Badania dowodzą, że po dokonaniu aborcji ryzyko raka piersi wzrasta o 44%. Ryzyko to rośnie proporcjonalnie do liczby kolejnych zabiegów. Po dwóch zabiegach zwiększa się o 76%, a po trzech o 89%! Zależność tą odkryła Dr Angela Lanfranchi, chirurg specjalizujący się w walce z rakiem piersi.
Przykładem na słuszność tej tezy jest TONI BRAXTON, znana gwiazda muzyki R&B, która usunęła ciążę i zachorowała na raka piersi oraz znana modelka Janice Dickinson, która przerwała ciążę 2 razy. Ona także zachorowała… Kolejną kobietą, która zdecydowała się na ten drastyczny krok i zachorowała na raka piersi jest Sharon Osbourne, żona słynnego muzyka rockowego.
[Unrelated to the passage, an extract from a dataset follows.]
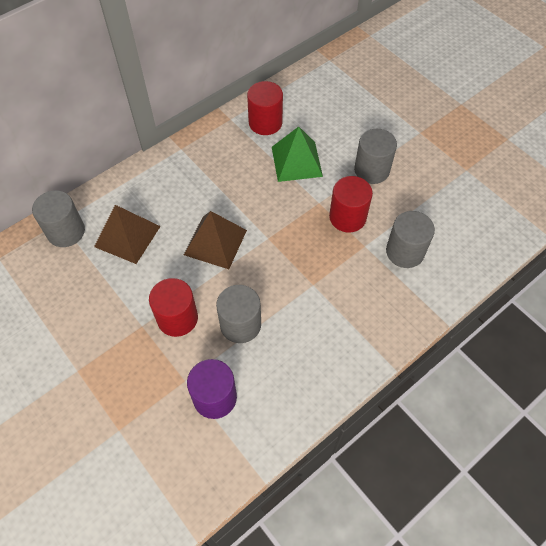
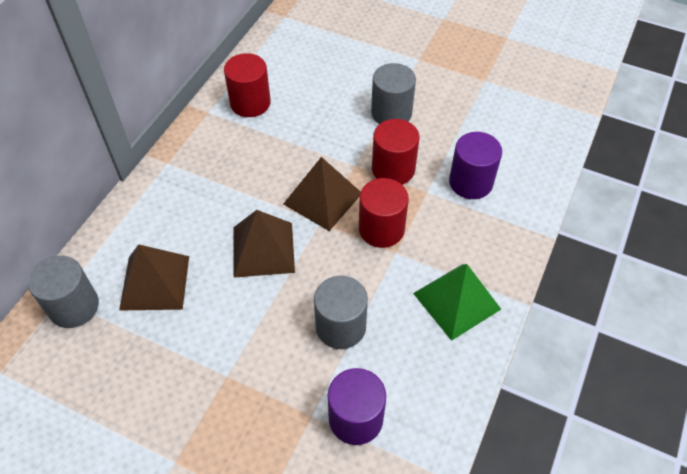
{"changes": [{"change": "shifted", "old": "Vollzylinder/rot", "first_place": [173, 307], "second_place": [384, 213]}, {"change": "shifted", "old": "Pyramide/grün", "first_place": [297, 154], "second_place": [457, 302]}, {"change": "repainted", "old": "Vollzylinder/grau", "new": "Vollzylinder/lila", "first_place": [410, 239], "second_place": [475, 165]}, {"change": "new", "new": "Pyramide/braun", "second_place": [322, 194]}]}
“Kiedy przerywa się ciążę, zabijając nienarodzone dziecko, tkanka w piersi matki nie może dojrzewać w sposób naturalny, co zwiększa ryzyko wystąpienia w przyszłości choroby nowotworowej. Poronienie w pierwszym trymestrze ciąży nie jest związane ze wzrostem ryzyka raka piersi, ponieważ poziom estrogenów nie jest tak podniesiony podczas takiej ciąży, jak podczas ciąży przebiegającej prawidłowo”.
Czy wiedziałyście o tej zależności? To kolejny dowód na to, że trzeba bronić poczętego życia! Dokonując aborcji kobieta dokonuje zbrodni nie tylko na swoim dzieciątku ale także na sobie!